Mücadele, futbol kalitesi, gerginlik. Hepsi üst düzeydeydi. Trabzonspor önemli ve saygın. Ama benim konum rakip değil. Hayata ‘Siyah Beyaz’ gözlükle bakan biri olarak meselem Beşiktaş. Skor berabere ama maçı Beşiktaş kazandı.
Modern, akıllı vs ama İnönü değil bu stat. Yuvamız tabii o ayrı ama ‘Beşiktaş tribünü’ gerçeği büyük oranda değişti yeni ‘mabet’le birlikte. Dün akşam ‘İnönü ruhu’ vardı Dolmabahçe’de. Ve bu enerji takıma da yansıdı.
Quaresma varken “Her duran topu kullanıyor” diye eleştirilirdi ya. Şimdi de Caner Erkin aynı vaziyette. Quaresma en azından orta yapmayı biliyordu. Caner Erkin’in asist sayısı kimseyi yanıltmasın. Her topu kullanan kim olsa bunca haftadır 7-8’i adresini bulur.
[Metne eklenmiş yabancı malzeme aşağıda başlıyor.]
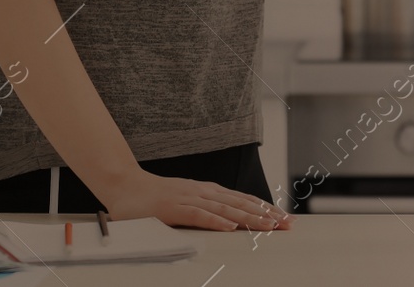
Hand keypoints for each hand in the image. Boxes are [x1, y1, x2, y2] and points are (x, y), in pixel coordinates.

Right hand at [104, 170, 293, 231]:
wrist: (125, 185)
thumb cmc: (154, 198)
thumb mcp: (185, 201)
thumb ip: (204, 209)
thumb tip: (226, 220)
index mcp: (209, 192)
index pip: (243, 200)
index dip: (265, 209)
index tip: (283, 219)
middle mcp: (204, 192)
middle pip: (242, 204)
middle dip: (267, 215)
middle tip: (288, 224)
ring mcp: (190, 198)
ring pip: (226, 209)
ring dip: (249, 218)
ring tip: (269, 226)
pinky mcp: (174, 207)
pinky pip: (199, 215)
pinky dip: (216, 221)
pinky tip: (232, 227)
Abdullah Avcı dönemiyle kıyas kabul etmeyecek bir Beşiktaş var artık. Bir Boateng takviyesiyle olacak iş değil bu. Fark, Sergen Yalçın’la oluşan hava farkı. Yalçın henüz üst seviye bir teknik adam olduğundan değil, hava’dan bahsediyorum. Nitekim dün akşam öne geçtikten sonraki oyuncu değişiklik tercihleri yanlıştı Sergen Hoca’nın.
Futbolda oynamadan kazanmak yok. Yılda bir olur o. Daha fazlası insanın içine de sinmez zaten. Ya da işte dünkü Trabzonspor gibi oynamadan en fazla bir puan kazanılabilir. Hayatım boyunca hep “İyi oynayan kazansın, Beşiktaş iyi oynasın” diyenlerden oldum. Dün de öyle oldu. Tabelada beraberlik vardı ama sahada kazanan Beşiktaş’tı. Kaleci farkına rağmen!
Son olarak
Hakemler maçın önüne geçmedi. Bir tek; Beşiktaş’ın yediği ilk gol pozisyonun başlangıcında faul olması gerekçesiyle VAR kararıyla iptal edilmesi gerekirdi.